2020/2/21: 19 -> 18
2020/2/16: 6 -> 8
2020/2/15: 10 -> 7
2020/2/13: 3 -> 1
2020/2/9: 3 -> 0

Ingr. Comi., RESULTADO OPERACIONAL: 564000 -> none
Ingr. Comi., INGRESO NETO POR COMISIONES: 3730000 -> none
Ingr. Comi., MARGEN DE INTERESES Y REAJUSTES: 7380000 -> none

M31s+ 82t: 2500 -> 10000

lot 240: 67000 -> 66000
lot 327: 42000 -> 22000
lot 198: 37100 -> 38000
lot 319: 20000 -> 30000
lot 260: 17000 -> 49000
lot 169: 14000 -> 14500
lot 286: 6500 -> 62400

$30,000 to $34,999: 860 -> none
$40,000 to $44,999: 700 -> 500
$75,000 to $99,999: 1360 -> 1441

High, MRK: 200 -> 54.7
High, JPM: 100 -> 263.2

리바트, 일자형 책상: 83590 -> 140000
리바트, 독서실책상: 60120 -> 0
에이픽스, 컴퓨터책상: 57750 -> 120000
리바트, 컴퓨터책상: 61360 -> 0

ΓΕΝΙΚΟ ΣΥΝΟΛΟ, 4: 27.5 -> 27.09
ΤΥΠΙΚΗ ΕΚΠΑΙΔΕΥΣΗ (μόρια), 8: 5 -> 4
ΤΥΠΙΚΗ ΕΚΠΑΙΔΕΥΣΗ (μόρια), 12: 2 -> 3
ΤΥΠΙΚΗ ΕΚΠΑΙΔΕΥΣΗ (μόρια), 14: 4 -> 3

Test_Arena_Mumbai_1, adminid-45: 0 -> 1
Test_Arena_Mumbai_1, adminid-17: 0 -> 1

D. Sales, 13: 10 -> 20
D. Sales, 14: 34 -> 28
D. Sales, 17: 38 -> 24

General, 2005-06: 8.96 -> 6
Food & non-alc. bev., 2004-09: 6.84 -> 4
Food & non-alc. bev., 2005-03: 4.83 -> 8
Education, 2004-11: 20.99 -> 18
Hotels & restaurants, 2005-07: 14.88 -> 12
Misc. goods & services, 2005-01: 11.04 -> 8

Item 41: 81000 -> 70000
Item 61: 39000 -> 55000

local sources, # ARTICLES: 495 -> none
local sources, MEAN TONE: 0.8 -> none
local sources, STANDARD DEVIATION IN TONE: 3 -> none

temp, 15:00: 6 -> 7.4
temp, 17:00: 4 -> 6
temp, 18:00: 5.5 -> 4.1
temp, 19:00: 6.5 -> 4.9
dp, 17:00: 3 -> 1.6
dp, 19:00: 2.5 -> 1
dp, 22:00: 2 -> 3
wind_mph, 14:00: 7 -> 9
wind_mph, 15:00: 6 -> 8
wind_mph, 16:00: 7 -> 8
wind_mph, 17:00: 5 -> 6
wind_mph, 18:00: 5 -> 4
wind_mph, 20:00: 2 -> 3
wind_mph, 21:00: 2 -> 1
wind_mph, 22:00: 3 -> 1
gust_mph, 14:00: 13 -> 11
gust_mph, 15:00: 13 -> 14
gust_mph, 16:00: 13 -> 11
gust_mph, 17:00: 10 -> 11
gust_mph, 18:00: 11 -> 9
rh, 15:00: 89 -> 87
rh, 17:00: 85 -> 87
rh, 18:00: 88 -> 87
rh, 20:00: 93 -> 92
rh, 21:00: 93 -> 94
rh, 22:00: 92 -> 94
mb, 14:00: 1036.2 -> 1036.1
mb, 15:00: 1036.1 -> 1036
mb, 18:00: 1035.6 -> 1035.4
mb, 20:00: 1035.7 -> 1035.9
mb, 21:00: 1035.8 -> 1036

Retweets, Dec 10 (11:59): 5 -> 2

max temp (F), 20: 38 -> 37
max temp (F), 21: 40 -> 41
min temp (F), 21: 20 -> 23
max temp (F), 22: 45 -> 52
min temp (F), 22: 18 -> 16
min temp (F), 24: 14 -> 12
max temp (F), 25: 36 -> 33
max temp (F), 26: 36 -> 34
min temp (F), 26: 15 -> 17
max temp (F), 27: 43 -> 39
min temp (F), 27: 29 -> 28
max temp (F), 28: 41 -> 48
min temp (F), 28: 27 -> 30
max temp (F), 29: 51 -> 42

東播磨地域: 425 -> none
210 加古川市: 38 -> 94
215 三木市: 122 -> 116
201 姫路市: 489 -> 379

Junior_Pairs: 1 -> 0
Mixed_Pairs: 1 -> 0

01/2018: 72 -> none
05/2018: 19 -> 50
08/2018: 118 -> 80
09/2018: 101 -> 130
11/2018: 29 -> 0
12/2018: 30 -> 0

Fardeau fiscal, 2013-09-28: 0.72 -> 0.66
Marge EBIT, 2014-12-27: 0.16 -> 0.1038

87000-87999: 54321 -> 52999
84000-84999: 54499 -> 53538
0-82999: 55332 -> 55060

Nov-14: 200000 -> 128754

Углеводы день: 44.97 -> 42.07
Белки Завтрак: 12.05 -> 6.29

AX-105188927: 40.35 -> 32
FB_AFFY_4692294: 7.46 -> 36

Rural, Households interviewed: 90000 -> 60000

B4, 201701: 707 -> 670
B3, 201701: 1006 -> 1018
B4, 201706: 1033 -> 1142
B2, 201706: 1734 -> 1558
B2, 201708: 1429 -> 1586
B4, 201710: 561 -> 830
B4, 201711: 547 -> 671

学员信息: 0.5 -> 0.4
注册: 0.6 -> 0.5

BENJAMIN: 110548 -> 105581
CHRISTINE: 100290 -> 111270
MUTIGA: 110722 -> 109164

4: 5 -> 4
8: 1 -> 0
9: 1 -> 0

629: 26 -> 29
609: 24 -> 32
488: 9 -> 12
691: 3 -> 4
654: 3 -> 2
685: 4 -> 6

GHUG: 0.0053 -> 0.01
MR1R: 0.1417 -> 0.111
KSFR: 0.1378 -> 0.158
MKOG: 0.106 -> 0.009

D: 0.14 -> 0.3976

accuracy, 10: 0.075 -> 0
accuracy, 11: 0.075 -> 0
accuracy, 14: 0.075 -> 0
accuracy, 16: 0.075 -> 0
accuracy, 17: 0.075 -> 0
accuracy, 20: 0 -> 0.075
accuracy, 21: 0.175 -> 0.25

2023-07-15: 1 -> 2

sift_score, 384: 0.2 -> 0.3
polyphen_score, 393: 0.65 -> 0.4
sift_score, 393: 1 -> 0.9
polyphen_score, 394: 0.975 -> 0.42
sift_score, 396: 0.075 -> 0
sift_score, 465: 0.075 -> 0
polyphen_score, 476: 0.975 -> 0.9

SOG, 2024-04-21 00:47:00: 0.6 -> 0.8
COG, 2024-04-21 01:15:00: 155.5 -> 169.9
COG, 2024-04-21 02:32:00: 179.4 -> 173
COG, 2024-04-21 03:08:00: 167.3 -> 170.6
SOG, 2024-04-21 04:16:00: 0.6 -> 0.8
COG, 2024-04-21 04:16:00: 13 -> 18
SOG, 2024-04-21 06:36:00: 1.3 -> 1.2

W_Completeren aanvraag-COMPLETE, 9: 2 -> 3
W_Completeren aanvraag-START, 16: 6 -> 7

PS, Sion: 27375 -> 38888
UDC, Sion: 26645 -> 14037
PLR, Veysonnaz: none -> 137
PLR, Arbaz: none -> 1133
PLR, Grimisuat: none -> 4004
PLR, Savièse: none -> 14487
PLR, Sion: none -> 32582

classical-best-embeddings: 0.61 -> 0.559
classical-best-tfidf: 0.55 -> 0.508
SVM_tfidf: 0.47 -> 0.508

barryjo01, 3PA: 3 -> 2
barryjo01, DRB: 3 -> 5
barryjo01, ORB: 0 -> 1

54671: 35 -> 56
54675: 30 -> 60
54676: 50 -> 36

---+---

Please restate every record above word for word.

• WRITTEN ANSWER:
2020/2/21: 19 -> 18
2020/2/16: 6 -> 8
2020/2/15: 10 -> 7
2020/2/13: 3 -> 1
2020/2/9: 3 -> 0

Ingr. Comi., RESULTADO OPERACIONAL: 564000 -> none
Ingr. Comi., INGRESO NETO POR COMISIONES: 3730000 -> none
Ingr. Comi., MARGEN DE INTERESES Y REAJUSTES: 7380000 -> none

M31s+ 82t: 2500 -> 10000

lot 240: 67000 -> 66000
lot 327: 42000 -> 22000
lot 198: 37100 -> 38000
lot 319: 20000 -> 30000
lot 260: 17000 -> 49000
lot 169: 14000 -> 14500
lot 286: 6500 -> 62400

$30,000 to $34,999: 860 -> none
$40,000 to $44,999: 700 -> 500
$75,000 to $99,999: 1360 -> 1441

High, MRK: 200 -> 54.7
High, JPM: 100 -> 263.2

리바트, 일자형 책상: 83590 -> 140000
리바트, 독서실책상: 60120 -> 0
에이픽스, 컴퓨터책상: 57750 -> 120000
리바트, 컴퓨터책상: 61360 -> 0

ΓΕΝΙΚΟ ΣΥΝΟΛΟ, 4: 27.5 -> 27.09
ΤΥΠΙΚΗ ΕΚΠΑΙΔΕΥΣΗ (μόρια), 8: 5 -> 4
ΤΥΠΙΚΗ ΕΚΠΑΙΔΕΥΣΗ (μόρια), 12: 2 -> 3
ΤΥΠΙΚΗ ΕΚΠΑΙΔΕΥΣΗ (μόρια), 14: 4 -> 3

Test_Arena_Mumbai_1, adminid-45: 0 -> 1
Test_Arena_Mumbai_1, adminid-17: 0 -> 1

D. Sales, 13: 10 -> 20
D. Sales, 14: 34 -> 28
D. Sales, 17: 38 -> 24

General, 2005-06: 8.96 -> 6
Food & non-alc. bev., 2004-09: 6.84 -> 4
Food & non-alc. bev., 2005-03: 4.83 -> 8
Education, 2004-11: 20.99 -> 18
Hotels & restaurants, 2005-07: 14.88 -> 12
Misc. goods & services, 2005-01: 11.04 -> 8

Item 41: 81000 -> 70000
Item 61: 39000 -> 55000

local sources, # ARTICLES: 495 -> none
local sources, MEAN TONE: 0.8 -> none
local sources, STANDARD DEVIATION IN TONE: 3 -> none

temp, 15:00: 6 -> 7.4
temp, 17:00: 4 -> 6
temp, 18:00: 5.5 -> 4.1
temp, 19:00: 6.5 -> 4.9
dp, 17:00: 3 -> 1.6
dp, 19:00: 2.5 -> 1
dp, 22:00: 2 -> 3
wind_mph, 14:00: 7 -> 9
wind_mph, 15:00: 6 -> 8
wind_mph, 16:00: 7 -> 8
wind_mph, 17:00: 5 -> 6
wind_mph, 18:00: 5 -> 4
wind_mph, 20:00: 2 -> 3
wind_mph, 21:00: 2 -> 1
wind_mph, 22:00: 3 -> 1
gust_mph, 14:00: 13 -> 11
gust_mph, 15:00: 13 -> 14
gust_mph, 16:00: 13 -> 11
gust_mph, 17:00: 10 -> 11
gust_mph, 18:00: 11 -> 9
rh, 15:00: 89 -> 87
rh, 17:00: 85 -> 87
rh, 18:00: 88 -> 87
rh, 20:00: 93 -> 92
rh, 21:00: 93 -> 94
rh, 22:00: 92 -> 94
mb, 14:00: 1036.2 -> 1036.1
mb, 15:00: 1036.1 -> 1036
mb, 18:00: 1035.6 -> 1035.4
mb, 20:00: 1035.7 -> 1035.9
mb, 21:00: 1035.8 -> 1036

Retweets, Dec 10 (11:59): 5 -> 2

max temp (F), 20: 38 -> 37
max temp (F), 21: 40 -> 41
min temp (F), 21: 20 -> 23
max temp (F), 22: 45 -> 52
min temp (F), 22: 18 -> 16
min temp (F), 24: 14 -> 12
max temp (F), 25: 36 -> 33
max temp (F), 26: 36 -> 34
min temp (F), 26: 15 -> 17
max temp (F), 27: 43 -> 39
min temp (F), 27: 29 -> 28
max temp (F), 28: 41 -> 48
min temp (F), 28: 27 -> 30
max temp (F), 29: 51 -> 42

東播磨地域: 425 -> none
210 加古川市: 38 -> 94
215 三木市: 122 -> 116
201 姫路市: 489 -> 379

Junior_Pairs: 1 -> 0
Mixed_Pairs: 1 -> 0

01/2018: 72 -> none
05/2018: 19 -> 50
08/2018: 118 -> 80
09/2018: 101 -> 130
11/2018: 29 -> 0
12/2018: 30 -> 0

Fardeau fiscal, 2013-09-28: 0.72 -> 0.66
Marge EBIT, 2014-12-27: 0.16 -> 0.1038

87000-87999: 54321 -> 52999
84000-84999: 54499 -> 53538
0-82999: 55332 -> 55060

Nov-14: 200000 -> 128754

Углеводы день: 44.97 -> 42.07
Белки Завтрак: 12.05 -> 6.29

AX-105188927: 40.35 -> 32
FB_AFFY_4692294: 7.46 -> 36

Rural, Households interviewed: 90000 -> 60000

B4, 201701: 707 -> 670
B3, 201701: 1006 -> 1018
B4, 201706: 1033 -> 1142
B2, 201706: 1734 -> 1558
B2, 201708: 1429 -> 1586
B4, 201710: 561 -> 830
B4, 201711: 547 -> 671

学员信息: 0.5 -> 0.4
注册: 0.6 -> 0.5

BENJAMIN: 110548 -> 105581
CHRISTINE: 100290 -> 111270
MUTIGA: 110722 -> 109164

4: 5 -> 4
8: 1 -> 0
9: 1 -> 0

629: 26 -> 29
609: 24 -> 32
488: 9 -> 12
691: 3 -> 4
654: 3 -> 2
685: 4 -> 6

GHUG: 0.0053 -> 0.01
MR1R: 0.1417 -> 0.111
KSFR: 0.1378 -> 0.158
MKOG: 0.106 -> 0.009

D: 0.14 -> 0.3976

accuracy, 10: 0.075 -> 0
accuracy, 11: 0.075 -> 0
accuracy, 14: 0.075 -> 0
accuracy, 16: 0.075 -> 0
accuracy, 17: 0.075 -> 0
accuracy, 20: 0 -> 0.075
accuracy, 21: 0.175 -> 0.25

2023-07-15: 1 -> 2

sift_score, 384: 0.2 -> 0.3
polyphen_score, 393: 0.65 -> 0.4
sift_score, 393: 1 -> 0.9
polyphen_score, 394: 0.975 -> 0.42
sift_score, 396: 0.075 -> 0
sift_score, 465: 0.075 -> 0
polyphen_score, 476: 0.975 -> 0.9

SOG, 2024-04-21 00:47:00: 0.6 -> 0.8
COG, 2024-04-21 01:15:00: 155.5 -> 169.9
COG, 2024-04-21 02:32:00: 179.4 -> 173
COG, 2024-04-21 03:08:00: 167.3 -> 170.6
SOG, 2024-04-21 04:16:00: 0.6 -> 0.8
COG, 2024-04-21 04:16:00: 13 -> 18
SOG, 2024-04-21 06:36:00: 1.3 -> 1.2

W_Completeren aanvraag-COMPLETE, 9: 2 -> 3
W_Completeren aanvraag-START, 16: 6 -> 7

PS, Sion: 27375 -> 38888
UDC, Sion: 26645 -> 14037
PLR, Veysonnaz: none -> 137
PLR, Arbaz: none -> 1133
PLR, Grimisuat: none -> 4004
PLR, Savièse: none -> 14487
PLR, Sion: none -> 32582

classical-best-embeddings: 0.61 -> 0.559
classical-best-tfidf: 0.55 -> 0.508
SVM_tfidf: 0.47 -> 0.508

barryjo01, 3PA: 3 -> 2
barryjo01, DRB: 3 -> 5
barryjo01, ORB: 0 -> 1

54671: 35 -> 56
54675: 30 -> 60
54676: 50 -> 36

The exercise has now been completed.